Kırım yarımadası etrafında iki alan yaratmıştık: uçuşa yasak alan ve seyrüsefere yasak alan. Rusya, uluslararası hukukun seyrüsefer ve sivil havacılık hürriyeti normlarına uygun davranmıştı: Uluslararası Sivil Havacılık Örgütü’nü ve uluslararası deniz taşımacılığı yapan herkesi, bu bölgelerin kapalı olduğuna dair bilgilendirmiştik. Hububat anlaşması meselesi gündeme geldiğinde ise gemilerin bu seyrüsefere kapalı alandan geçmesi için koridorlar teşkil edildi. SİHA’nın düştüğü yerde böyle bir koridor yok. Orası kapalı bölge. SİHA Kırım kıyılarına 60 km mesafede denizin dibinde, yani bu bölgenin içinde. Bu yüzden kendi savaş gemilerimizi bunun sınırlarına yerleştirip Amerikalıların geçmesine izin vermeyiz. ...

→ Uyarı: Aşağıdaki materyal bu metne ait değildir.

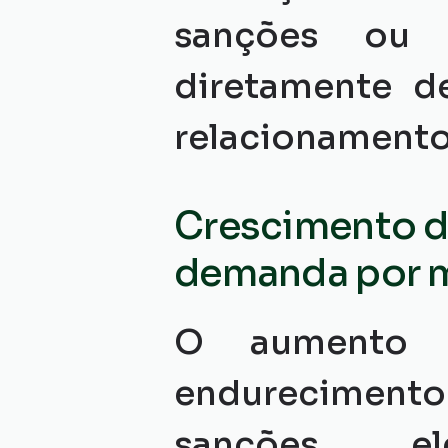
sanções ou e
diretamente d
relacionamento 
Crescimento da
demanda por 
O aumento d
endurecimento
sanções ele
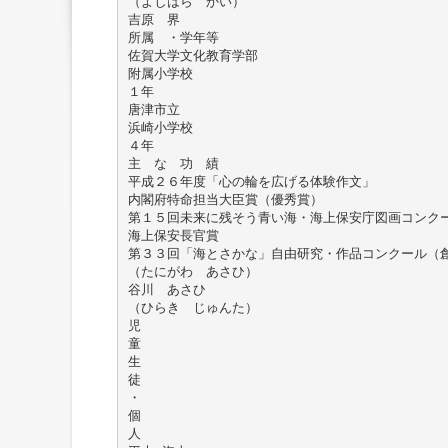
（よしはら かい）
吉原 界
所属 ・学年等
佐賀大学文化教育学部
附属小学校
１年
唐津市立
浜崎小学校
４年
主 な 功 績
平成２６年度「心の輪を広げる体験作文」
内閣府特命担当大臣賞（優秀賞）
第１５回未来に残そう青い海・海上保安庁図画コンク
海上保安長官賞
第３３回「海とさかな」自由研究・作品コンクール（
（たにがわ あさひ）
谷川 あさひ
（ひらき じゅんた）
児
童
生
徒
・
個
人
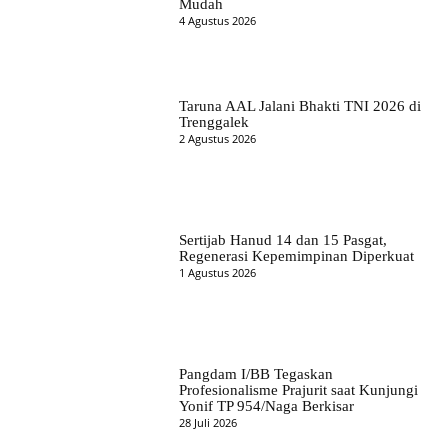
Mudah
4 Agustus 2026
Taruna AAL Jalani Bhakti TNI 2026 di
Trenggalek
2 Agustus 2026
Sertijab Hanud 14 dan 15 Pasgat,
Regenerasi Kepemimpinan Diperkuat
1 Agustus 2026
Pangdam I/BB Tegaskan
Profesionalisme Prajurit saat Kunjungi
Yonif TP 954/Naga Berkisar
28 Juli 2026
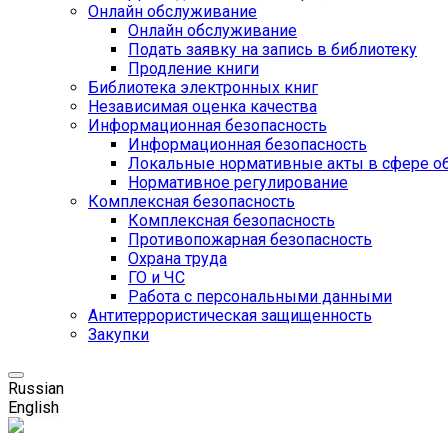
Онлайн обслуживание
Онлайн обслуживание
Подать заявку на запись в библиотеку
Продление книги
Библиотека электронных книг
Независимая оценка качества
Информационная безопасность
Информационная безопасность
Локальные нормативные акты в сфере о
Нормативное регулирование
Комплексная безопасность
Комплексная безопасность
Противопожарная безопасность
Охрана труда
ГО и ЧС
Работа с персональными данными
Антитеррористическая защищенность
Закупки
Russian
English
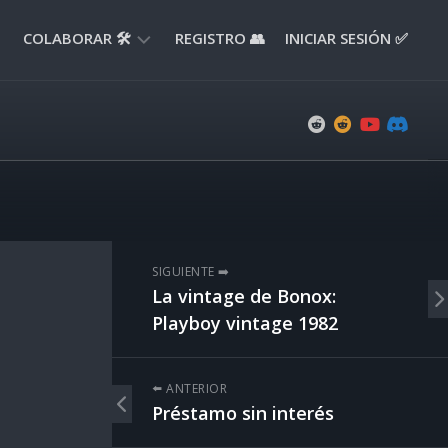
COLABORAR 🛠️
REGISTRO 👥
INICIAR SESIÓN ✅
ENVIAR
APORTE
📝
ENVIAR
REPORTE
🚧
SUGERENCIAS
SIGUIENTE ➡️
💡
La vintage de Bonox:
Playboy vintage 1982
⬅️ ANTERIOR
Préstamo sin interés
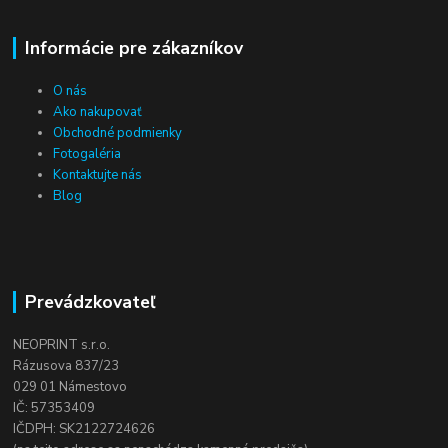
Informácie pre zákazníkov
O nás
Ako nakupovať
Obchodné podmienky
Fotogaléria
Kontaktujte nás
Blog
Prevádzkovateľ
NEOPRINT s.r.o.
Rázusova 837/23
029 01 Námestovo
IČ: 57353409
IČDPH: SK2122724626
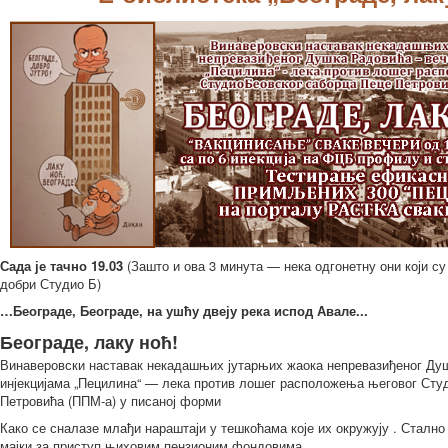
Сада је тачно 19.03
(Зашто и ова 3 минута — нека одгонетну они који с
добри Студио Б)
…Београде, Београде, на ушћу двеју река испод Авале...
Београде, лаку ноћ!
Винаверовски наставак некадашњих јутарњих жаока непревазиђеног Ду
инјекцијама „Пецилина“ — лека против лошег расположења његовог Сту
Петровића (ППМ-а) у писаној форми
Како се сналазе млађи нараштаји у тешкоћама које их окружују . Стално
мајки за приступ њиховим пензионим фондовима. ... ...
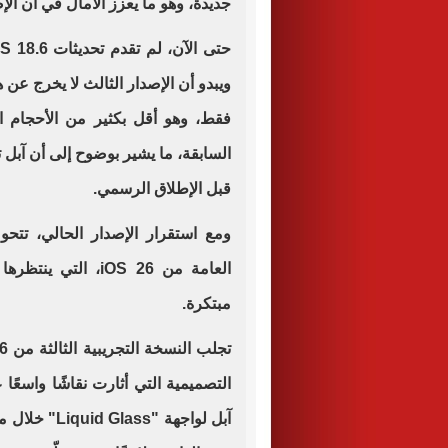
جديدة، وهو ما يعزز الآمال في أن الإص
السابقة، ما يشير بوضوح إلى أن آبل 
قبل الإطلاق الرسمي.
ومع استقرار الإصدار الحالي، تتحول
العامة من iOS 26، 
مبتكرة.
التصميمية التي أثارت نقاشًا واسعً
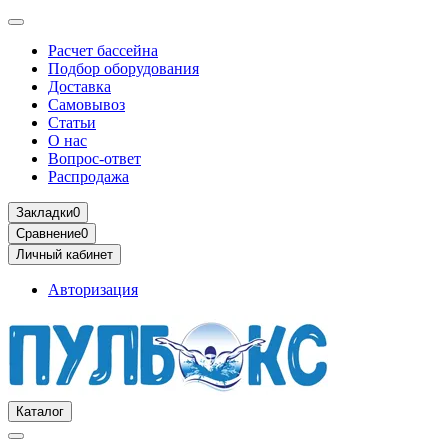
Расчет бассейна
Подбор оборудования
Доставка
Самовывоз
Статьи
О нас
Вопрос-ответ
Распродажа
Закладки
0
Сравнение
0
Личный кабинет
Авторизация
Каталог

— Amerikalılar gelecekte Türkiye’den Boğazlar’ı ABD deniz kuvvetleri gemilerine açmasını talep etmek için yeni bir provokasyona girişebilirler mi?

— Tam bu nedenle, Rusya Savunma Bakanı Sergey Şoygu geçtiğimiz günlerde ABD Savunma Bakanı Lloyd Austin ile, Rusya Genelkurmay Başkanı Valeriy Gerasimov da ABD Genelkurmay Başkanı Mark Milley ile görüştüler. Her ikisine de, Amerikalılar durmayacak olurlarsa olayların nereye varabileceği bildirildi.

— Nasıl?

— Bu bölgelere girecek her şeyin yok edileceği uyarısı yapıldı. Bu doğrudan söylenmedi, ama şu açıklandı: “Güvenlik konusunda size hiçbir garanti vermeyiz.” Bu, şu demek: “Bu beyanı işittikten sonra risk alırsanız, size karşı silah kullanılacağı konusunda sizi uyarmış olduk.” (V. Kojemyakin / Argumentı i Faktı, 16 Mart)

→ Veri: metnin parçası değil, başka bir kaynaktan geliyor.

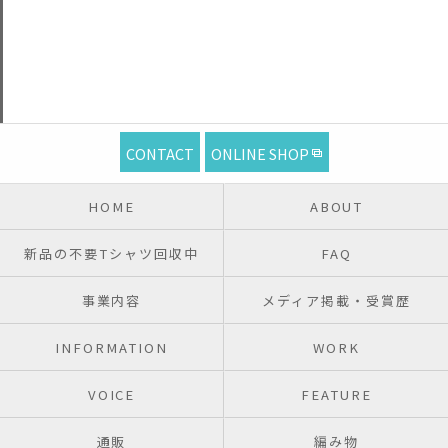
CONTACT
ONLINE SHOP
HOME
ABOUT
新品の不要Tシャツ回収中
FAQ
事業内容
メディア掲載・受賞歴
INFORMATION
WORK
VOICE
FEATURE
通販
編み物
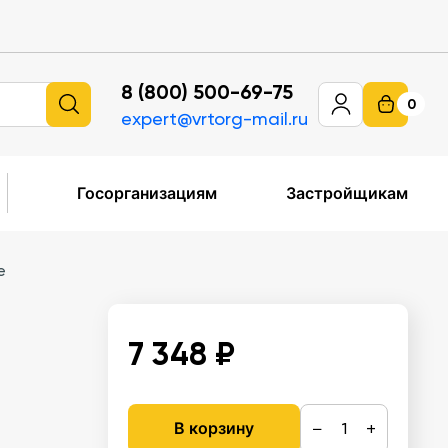
8 (800) 500-69-75
0
expert@vrtorg-mail.ru
Госорганизациям
Застройщикам
е
7 348 ₽
−
+
В корзину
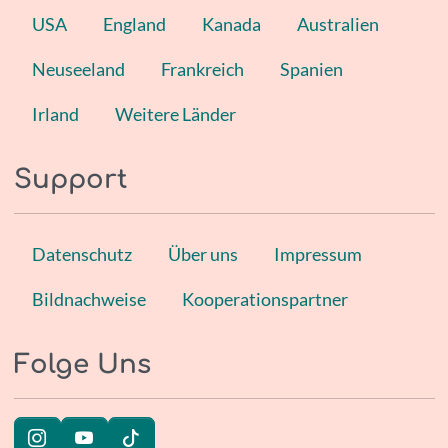
USA
England
Kanada
Australien
Neuseeland
Frankreich
Spanien
Irland
Weitere Länder
Support
Datenschutz
Über uns
Impressum
Bildnachweise
Kooperationspartner
Folge Uns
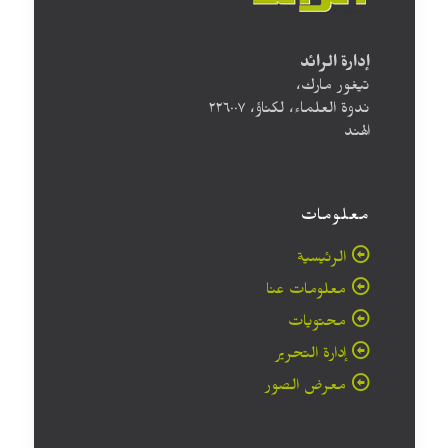
إدارة الرائد
تيغور مارك،
ندوة العلماء، لكناؤ، ۲۲٦۰۰۷
الهند
معلومات
الرئيسية
معلومات عنا
محتويات
إدارة التحرير
معرض الصور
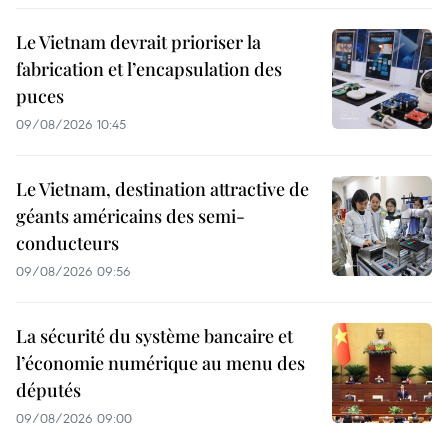
Le Vietnam devrait prioriser la
fabrication et l’encapsulation des
puces
09/08/2026 10:45
Le Vietnam, destination attractive de
géants américains des semi-
conducteurs
09/08/2026 09:56
La sécurité du système bancaire et
l’économie numérique au menu des
députés
09/08/2026 09:00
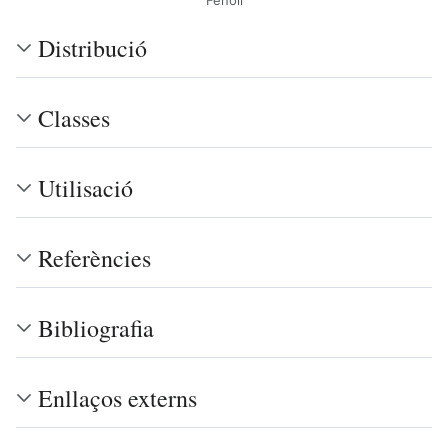
Fenoll
Distribució
Classes
Utilisació
Referències
Bibliografia
Enllaços externs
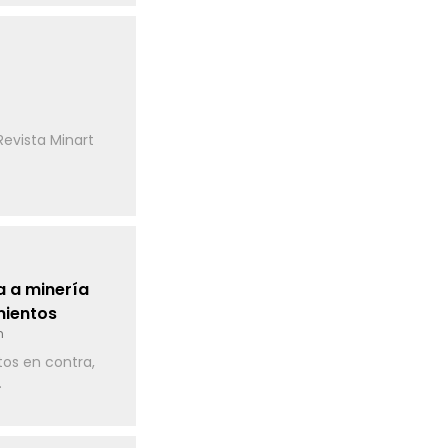
evista Minart
 a minería
mientos
n
os en contra,
.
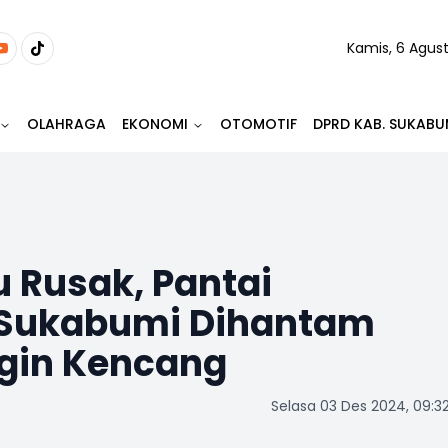
Kamis, 6 Agus
OLAHRAGA
EKONOMI
OTOMOTIF
DPRD KAB. SUKABU
 Rusak, Pantai
 Sukabumi Dihantam
gin Kencang
Selasa 03 Des 2024, 09:3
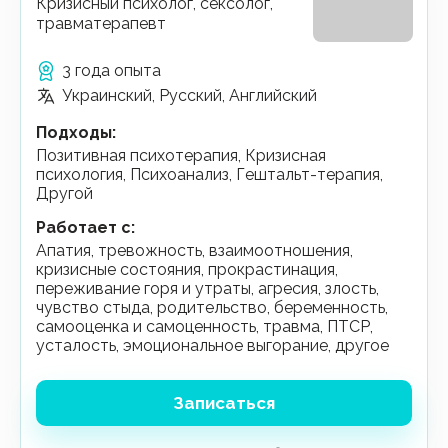
Кризисный психолог, сексолог,
травматерапевт
3 года опыта
Украинский, Русский, Английский
Подходы
:
Позитивная психотерапия, Кризисная
психология, Психоанализ, Гештальт-терапия,
Другой
Работает с
:
апатия, тревожность, взаимоотношения,
кризисные состояния, прокрастинация,
переживание горя и утраты, агресия, злость,
чувство стыда, родительство, беременность,
самооценка и самоценность, травма, ПТСР,
усталость, эмоциональное выгорание, другое
Записаться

'Ya sola dönüş, ya da durum kötüleşecek'

Vladimir Putin’in 2023 kararnamesi (öğretmenlerin ve eğitimcilerin sosyal statüsü meselelerinin görüşülmesi ve çözülmesi, çalışma şartlarının iyileştirilmesi, ücretlerinin artırılması) çoktandır bekleniyordu. Ancak nasıl olacak; eğitim işgücü piyasası için mi yoksa? ... Moskova Devlet Üniversitesi Felsefe Fakültesi Çağdaş Marksist Araştırmalar Merkezi Müdürü Profesör Aleksandr Buzgalin ile görüştük.

İşgücü piyasasında Rusya vatandaşlarının yüzde 10’u sefalet ücreti alıyor; yarısının ücreti ise 40 bin rublenin, yani ortalamanın altında. Bu, sosyal eşitsizlikle ilgili en yüksek gösterge. Ücret seviyesinde sondan bir önceki seviyede pedagoji fakülteleri mezunları var; en son seviyede ise tarım işçileri.

Gerçek bir eğitimin yapması gereken başka şeyler olmalı. Eğitim, hem iktisadi kalkınma, hem toplumun, insanın gelişmesi için zaruri olan şeyleri temin etmeli.

Buzgalin, Vladimir İlyiç Lenin’in çöküntü, yeni ekonomi siyaseti [NEP] şartlarındaki ödevimizin bir kültür devrimi olduğu, yani öğretmeni erişilmez yükseklere yerleştirmenin zaruri olduğu şeklindeki sözlerini hatırlatıyor.

Ya Rusya’da gerçek bir sola dönüş başlar, eğitim alanındaki, Rusya’nın gerçek yurtseverlerinin yetiştirilmesindeki ölümcül hataları kavrarız; ya da durum kötüleşecek. Yurtseverlik öğretilemez, işgücü piyasası da onunla ilgili değil zaten. ... (Svobodnaya Pressa, 16 Mart)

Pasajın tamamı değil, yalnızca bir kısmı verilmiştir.